▶ Problems and tasks:
[1] Translate this sentence from the passage on dopamine neuron firing into Spanish: "Burst firing of midbrain dopamine neurons is associated with behavioral motivation and reward mechanisms."
[2] Write the next part of the passage on dopamine neuron firing, starting after its final sentence.

▶ Passage:
• Poster Presentation
• Open Access

• Published: 20 July 2010

The firing pattern in dopaminergic (DA) neurons influences the extracellular concentration of dopamine in projection areas. A burst produces a greater phasic increase in dopamine concentration than a tonic one [1]. Burst firing of midbrain dopamine neurons is associated with behavioral motivation and reward mechanisms. At the same time, dopamine pathway, which is one of the oldest responsible for biological survival and present even in worms and flies, is profoundly altered by cocaine. In particular, limbic system, which controls emotional responses and links them with memories, has it most cocaine-sensitive site located in nucleus accumbens. Parkinson’s disease (PD) is one of the most common diseases among the aging and affects approximately 1% of the population worldwide [2]. There is no known cure for PD, and with an ageing population as the average life span increases due to a general improvement in health care, understanding the cause and progression of the neurodegenerative process is as challenging as it is necessary. In PD, neurons of the substantia nigra pars compacta progressively degenerate and when about 50% of them are lost the amount of dopamine available for neurotransmission in the corpus striatum is lowered by 80% the external signs of the disease are apparent. PD is not simply due to dopamine deficit, but is rather a multisystem disorder. For example, norepinephrine may play a key role in compensating for DA neurons lose in the early stages of the disease [3]. Therefore, understanding the mechanism of tonic and burst firing in DA neurons may lead to a better understanding and possible solutions for a series of neurodegenerative diseases.

▶ Material provided:

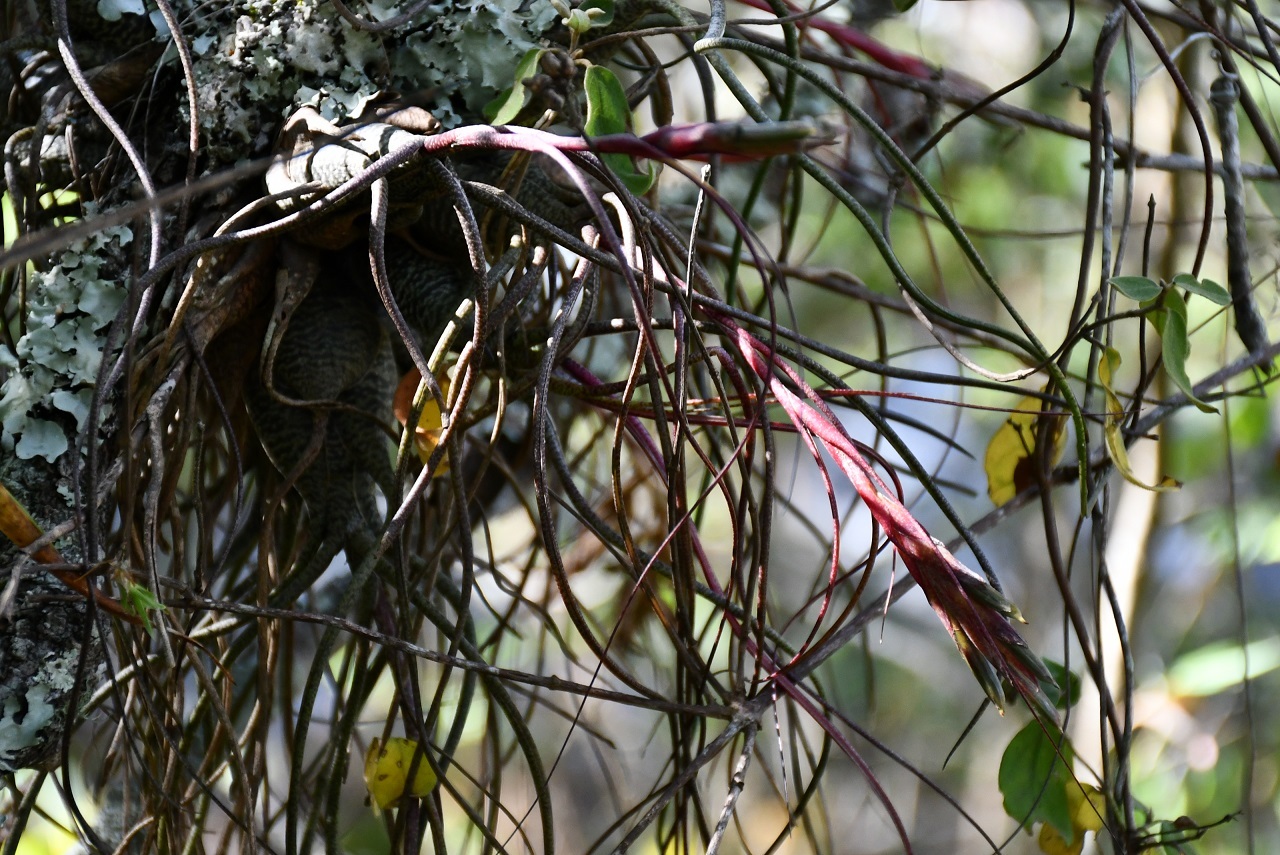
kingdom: Plantae
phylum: Tracheophyta
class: Liliopsida
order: Poales
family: Bromeliaceae
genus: Tillandsia
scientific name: Tillandsia butzii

▶ Results in order:
[1] La descarga en ráfagas de las neuronas dopaminérgicas del mesencéfalo está asociada con la motivación conductual y los mecanismos de recompensa.

[2]
We previously refined [4] a single-compartment Hodgkin-Huxley (HH) computational model of DA neurons closely following previous work done by Amini [5]. The model included only three essential currents: 1) a low voltage-activated calcium current I_CaL, tentatively identified as L-type Ca²⁺, with a sigmoidal voltage-dependent activation function with V_1/2=-45 mV and a slope of V_slope=7mV and no inactivation, 2) an apamin sensitive small-conductance calcium-activated potassium current I_SK with a Michaelis-Menten kinetics and a half-activation concentration of 190 nM, and 3) a slowly activating potassium current I_K(ERG) tentatively identified as an as ether-a-go-go (ERG) current. The above model rely on I_CaL to provide the depolarization whereas the repolarization of the cell is provided by a) the apamin-sensitive potassium current I_SK during the tonic firing, or b) the I_K(ERG) during the burst firing. We subsequently investigated the effects on the firing patterns of 1) the electrogeneicity of Ca²⁺ pump, and 2) the homeostatic effect of Na/K ATPase pump [6, 7]. We found that a totally nonelectrogenic Ca²⁺ pump helps repolarizing the DA cell. However, a bifurcation diagram using the electrogeneicity of Ca²⁺ pump as bifurcation parameter reveals that it can also contribute to cell depolarization. The Na⁺/K⁺ ATPase pump is central to neuronal survival, in maintaining resting membrane potential and influencing the pattern of firing activity of nigral neurons. We found a significant contribution of Na⁺/K⁺ ATPase pump to cell repolarization, which together with Ca²⁺ pump contribution, could significantly diminish the role of I_K(ERG) in cell repolarization.